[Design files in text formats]

----

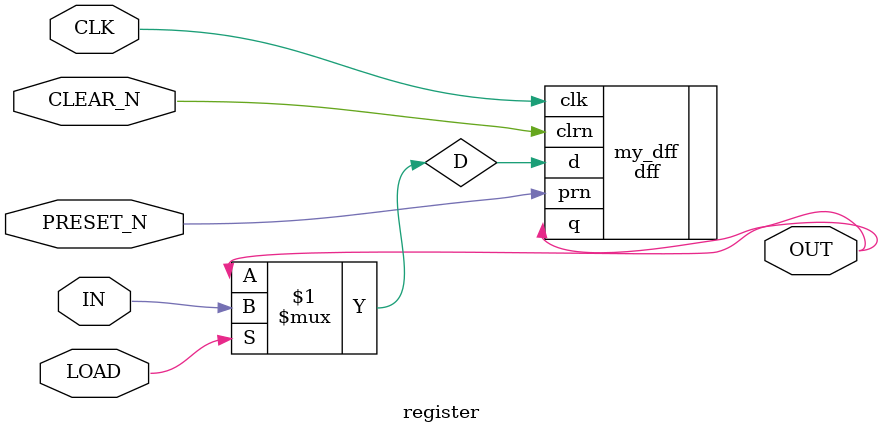
<source format=v>
module register(IN, LOAD, CLK, OUT, PRESET_N, CLEAR_N);
	input IN, LOAD, CLK, PRESET_N, CLEAR_N;
	output OUT;
	assign D = LOAD ? IN : OUT;
	dff my_dff(.d(D), .clk(CLK), .prn(PRESET_N), .clrn(CLEAR_N), .q(OUT));
endmodule
</source>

----

- INSTRUCTIONS TO FOLLOW: In the data above, how many lines include the word "LOAD"? Answer with the number only.

- TASK SOLUTION: 3